Essen. Züge fahren nicht, das Waffenregister versagt, Beamten-Beihilfe wird nicht ausgezahlt: Wenn nach massivem Personalabbau im öffentlichen Dienst auch noch die Organisation versagt, kann es gefährlich werden. Der falsche Sparkurs lähmt den Staat. Was ist in Deutschland los?

Der deutsche Staat arbeitet perfekt. Davon ist die Welt überzeugt. Doch es häufen sich Pleiten und Pannen. Nicht nur die Polizei ist überlastet, nicht nur, dass – wie in Mainz – die Bahn nicht mehr fährt. Baustellen sind überall, wo die Folgen massiven Personalsparens mit Organisationsversagen zusammenkommen. Denn: In 20 Jahren ist der öffentliche Dienst von 5,3 auf 3,6 Millionen Köpfe geschrumpft.

Transkribierter Seiteninhalt

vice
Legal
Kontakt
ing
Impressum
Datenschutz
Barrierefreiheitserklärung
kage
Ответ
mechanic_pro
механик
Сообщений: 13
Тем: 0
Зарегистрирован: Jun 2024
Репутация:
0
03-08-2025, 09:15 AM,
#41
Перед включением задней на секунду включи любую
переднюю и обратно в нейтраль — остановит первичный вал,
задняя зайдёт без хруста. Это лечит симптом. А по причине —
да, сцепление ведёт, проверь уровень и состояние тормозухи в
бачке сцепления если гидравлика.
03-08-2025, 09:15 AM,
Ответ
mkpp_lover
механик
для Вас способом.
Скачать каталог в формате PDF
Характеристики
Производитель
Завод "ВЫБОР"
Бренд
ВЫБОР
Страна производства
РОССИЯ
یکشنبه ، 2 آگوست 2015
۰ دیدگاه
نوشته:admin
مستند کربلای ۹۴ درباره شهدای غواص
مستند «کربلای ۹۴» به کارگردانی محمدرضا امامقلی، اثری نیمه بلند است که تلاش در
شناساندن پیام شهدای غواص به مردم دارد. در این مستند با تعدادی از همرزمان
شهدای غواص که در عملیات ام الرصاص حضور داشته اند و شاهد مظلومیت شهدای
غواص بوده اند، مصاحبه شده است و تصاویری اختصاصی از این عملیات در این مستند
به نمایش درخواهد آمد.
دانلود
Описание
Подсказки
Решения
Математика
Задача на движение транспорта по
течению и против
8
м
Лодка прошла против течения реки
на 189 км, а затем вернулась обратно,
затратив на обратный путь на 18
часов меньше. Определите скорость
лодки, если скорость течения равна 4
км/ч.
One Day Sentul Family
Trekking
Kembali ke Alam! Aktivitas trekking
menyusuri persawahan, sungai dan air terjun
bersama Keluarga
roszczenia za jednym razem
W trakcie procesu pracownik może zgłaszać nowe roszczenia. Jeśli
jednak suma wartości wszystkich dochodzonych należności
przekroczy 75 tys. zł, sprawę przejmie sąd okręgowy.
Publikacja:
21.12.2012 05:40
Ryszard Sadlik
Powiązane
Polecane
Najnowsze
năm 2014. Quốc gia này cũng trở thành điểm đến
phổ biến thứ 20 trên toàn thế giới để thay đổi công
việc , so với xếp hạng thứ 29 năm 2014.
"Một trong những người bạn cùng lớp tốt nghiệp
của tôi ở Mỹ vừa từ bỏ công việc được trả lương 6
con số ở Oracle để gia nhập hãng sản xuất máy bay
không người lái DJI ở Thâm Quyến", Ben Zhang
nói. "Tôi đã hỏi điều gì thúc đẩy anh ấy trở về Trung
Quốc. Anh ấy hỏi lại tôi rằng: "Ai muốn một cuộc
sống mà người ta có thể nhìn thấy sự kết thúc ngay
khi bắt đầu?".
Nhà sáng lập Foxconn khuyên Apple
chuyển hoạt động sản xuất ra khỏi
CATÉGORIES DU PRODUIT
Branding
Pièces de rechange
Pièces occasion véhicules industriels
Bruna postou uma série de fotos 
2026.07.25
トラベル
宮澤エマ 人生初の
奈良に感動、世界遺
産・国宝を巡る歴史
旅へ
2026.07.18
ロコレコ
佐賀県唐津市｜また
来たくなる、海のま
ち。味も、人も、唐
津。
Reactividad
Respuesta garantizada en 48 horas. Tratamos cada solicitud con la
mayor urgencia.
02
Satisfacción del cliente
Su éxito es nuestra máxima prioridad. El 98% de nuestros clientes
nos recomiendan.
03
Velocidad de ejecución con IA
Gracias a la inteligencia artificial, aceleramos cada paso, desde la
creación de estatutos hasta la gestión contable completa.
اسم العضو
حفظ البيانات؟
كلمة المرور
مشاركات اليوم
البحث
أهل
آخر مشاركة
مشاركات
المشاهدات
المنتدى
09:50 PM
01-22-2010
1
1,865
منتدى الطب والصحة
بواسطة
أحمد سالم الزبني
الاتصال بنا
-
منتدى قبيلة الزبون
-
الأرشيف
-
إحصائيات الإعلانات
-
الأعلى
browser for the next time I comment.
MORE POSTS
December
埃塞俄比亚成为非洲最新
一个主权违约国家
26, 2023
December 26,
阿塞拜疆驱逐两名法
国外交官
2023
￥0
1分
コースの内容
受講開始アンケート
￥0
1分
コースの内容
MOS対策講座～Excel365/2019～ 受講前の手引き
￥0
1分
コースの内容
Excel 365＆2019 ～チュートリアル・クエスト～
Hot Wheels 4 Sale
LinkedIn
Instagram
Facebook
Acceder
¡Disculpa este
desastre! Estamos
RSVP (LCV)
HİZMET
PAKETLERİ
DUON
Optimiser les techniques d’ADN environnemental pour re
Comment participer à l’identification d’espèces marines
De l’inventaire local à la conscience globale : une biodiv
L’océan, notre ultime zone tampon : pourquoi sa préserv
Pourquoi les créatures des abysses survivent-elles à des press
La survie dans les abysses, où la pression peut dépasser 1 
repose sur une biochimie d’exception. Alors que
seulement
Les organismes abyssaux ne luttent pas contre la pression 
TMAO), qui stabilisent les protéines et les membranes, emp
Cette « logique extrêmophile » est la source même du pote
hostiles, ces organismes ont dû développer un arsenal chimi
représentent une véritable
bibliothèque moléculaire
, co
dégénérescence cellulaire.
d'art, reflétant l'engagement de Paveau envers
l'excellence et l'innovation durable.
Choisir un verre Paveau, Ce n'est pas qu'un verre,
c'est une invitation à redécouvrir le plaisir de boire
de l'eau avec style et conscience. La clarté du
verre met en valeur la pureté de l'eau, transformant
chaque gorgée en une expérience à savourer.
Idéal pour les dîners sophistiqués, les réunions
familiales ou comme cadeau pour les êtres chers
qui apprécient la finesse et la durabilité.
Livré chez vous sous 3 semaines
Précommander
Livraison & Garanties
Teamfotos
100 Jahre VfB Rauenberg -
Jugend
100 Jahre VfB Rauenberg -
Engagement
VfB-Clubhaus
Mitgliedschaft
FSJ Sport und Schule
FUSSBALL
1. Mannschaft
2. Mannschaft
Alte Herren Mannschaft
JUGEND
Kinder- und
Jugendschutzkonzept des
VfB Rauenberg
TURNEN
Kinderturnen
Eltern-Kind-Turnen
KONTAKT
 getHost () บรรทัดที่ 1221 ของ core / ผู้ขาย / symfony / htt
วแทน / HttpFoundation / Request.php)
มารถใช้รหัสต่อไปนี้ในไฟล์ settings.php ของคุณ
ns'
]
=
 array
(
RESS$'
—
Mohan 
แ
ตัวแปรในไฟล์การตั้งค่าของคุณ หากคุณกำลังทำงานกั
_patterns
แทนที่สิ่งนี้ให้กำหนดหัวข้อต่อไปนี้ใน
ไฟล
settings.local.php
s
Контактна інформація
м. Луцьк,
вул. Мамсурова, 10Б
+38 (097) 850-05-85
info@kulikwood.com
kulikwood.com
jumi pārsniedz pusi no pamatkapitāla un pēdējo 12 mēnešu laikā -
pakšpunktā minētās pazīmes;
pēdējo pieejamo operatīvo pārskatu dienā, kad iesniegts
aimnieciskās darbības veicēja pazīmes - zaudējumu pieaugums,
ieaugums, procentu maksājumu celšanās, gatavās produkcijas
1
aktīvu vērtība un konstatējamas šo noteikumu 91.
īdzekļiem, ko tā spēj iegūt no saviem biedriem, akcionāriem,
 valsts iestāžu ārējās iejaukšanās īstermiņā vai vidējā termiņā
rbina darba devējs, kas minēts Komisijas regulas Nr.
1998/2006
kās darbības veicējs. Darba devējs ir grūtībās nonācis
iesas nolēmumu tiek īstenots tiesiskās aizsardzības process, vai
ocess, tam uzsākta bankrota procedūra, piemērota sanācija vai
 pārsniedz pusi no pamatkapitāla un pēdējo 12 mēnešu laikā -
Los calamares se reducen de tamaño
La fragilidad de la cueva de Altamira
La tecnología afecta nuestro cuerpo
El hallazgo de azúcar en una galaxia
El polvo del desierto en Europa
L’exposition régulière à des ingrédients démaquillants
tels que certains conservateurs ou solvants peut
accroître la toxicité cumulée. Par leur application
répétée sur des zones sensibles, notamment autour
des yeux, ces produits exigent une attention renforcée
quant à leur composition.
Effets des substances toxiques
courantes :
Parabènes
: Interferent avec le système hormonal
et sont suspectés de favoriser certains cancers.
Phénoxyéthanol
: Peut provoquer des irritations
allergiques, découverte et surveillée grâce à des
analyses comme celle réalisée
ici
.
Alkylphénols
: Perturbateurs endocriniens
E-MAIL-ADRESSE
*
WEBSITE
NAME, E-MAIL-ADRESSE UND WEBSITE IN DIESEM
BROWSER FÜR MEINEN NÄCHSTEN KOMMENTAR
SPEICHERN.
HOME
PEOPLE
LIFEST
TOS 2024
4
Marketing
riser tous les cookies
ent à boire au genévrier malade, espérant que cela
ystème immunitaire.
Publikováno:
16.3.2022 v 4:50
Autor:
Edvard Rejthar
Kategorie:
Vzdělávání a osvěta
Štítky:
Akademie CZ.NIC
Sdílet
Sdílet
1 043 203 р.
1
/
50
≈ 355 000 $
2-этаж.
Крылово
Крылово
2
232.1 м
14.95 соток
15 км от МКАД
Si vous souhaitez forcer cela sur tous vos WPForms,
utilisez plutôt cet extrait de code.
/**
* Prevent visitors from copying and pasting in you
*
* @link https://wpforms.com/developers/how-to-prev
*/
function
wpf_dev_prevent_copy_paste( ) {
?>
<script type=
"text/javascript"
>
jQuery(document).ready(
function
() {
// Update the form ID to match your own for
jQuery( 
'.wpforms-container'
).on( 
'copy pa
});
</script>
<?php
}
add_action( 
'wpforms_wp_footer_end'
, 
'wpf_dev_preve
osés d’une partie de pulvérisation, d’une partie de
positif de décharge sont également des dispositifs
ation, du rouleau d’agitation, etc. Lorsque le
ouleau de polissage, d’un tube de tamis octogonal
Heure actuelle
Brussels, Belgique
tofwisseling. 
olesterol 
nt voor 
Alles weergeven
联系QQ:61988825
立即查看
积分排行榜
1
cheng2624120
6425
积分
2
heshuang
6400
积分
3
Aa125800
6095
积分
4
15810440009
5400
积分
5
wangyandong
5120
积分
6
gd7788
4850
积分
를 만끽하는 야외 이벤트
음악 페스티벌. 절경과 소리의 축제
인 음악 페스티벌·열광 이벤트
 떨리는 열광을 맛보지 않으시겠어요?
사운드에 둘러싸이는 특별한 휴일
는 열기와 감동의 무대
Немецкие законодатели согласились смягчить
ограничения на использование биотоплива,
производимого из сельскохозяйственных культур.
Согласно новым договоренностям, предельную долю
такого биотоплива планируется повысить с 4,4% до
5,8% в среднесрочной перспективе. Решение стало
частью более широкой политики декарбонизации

• _Aufgabe_
Beantworte anhand des Textes:
1. Was geschieht laut dem ersten Absatz mit der Beamten-Beihilfe?
2. Welche Stadt führt der Text als Beispiel dafür an, dass die Bahn nicht mehr fährt?
3. Von wie vielen auf wie viele Köpfe ist der öffentliche Dienst in 20 Jahren geschrumpft?
Die Zeilen stammen aus einer anderen Quelle als der Text.

• _Lösung_
1. Sie wird nicht ausgezahlt.
2. Mainz.
3. Von 5,3 auf 3,6 Millionen Köpfe.